REQUIRED WORK
Extract the lines of text from every row and reproduce them verbatim, in their original order and with no changes.

RECORDS FOR THE TASK
Content starts
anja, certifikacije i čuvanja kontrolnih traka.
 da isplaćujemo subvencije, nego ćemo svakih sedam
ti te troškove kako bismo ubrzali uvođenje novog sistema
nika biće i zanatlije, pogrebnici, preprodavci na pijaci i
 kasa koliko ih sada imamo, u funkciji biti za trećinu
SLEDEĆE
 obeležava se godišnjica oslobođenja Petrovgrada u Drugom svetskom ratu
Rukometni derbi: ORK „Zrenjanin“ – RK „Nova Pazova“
Content ends
ANSWER SECTION
anja, certifikacije i čuvanja kontrolnih traka.
 da isplaćujemo subvencije, nego ćemo svakih sedam
ti te troškove kako bismo ubrzali uvođenje novog sistema
nika biće i zanatlije, pogrebnici, preprodavci na pijaci i
 kasa koliko ih sada imamo, u funkciji biti za trećinu
SLEDEĆE
 obeležava se godišnjica oslobođenja Petrovgrada u Drugom svetskom ratu
Rukometni derbi: ORK „Zrenjanin“ – RK „Nova Pazova“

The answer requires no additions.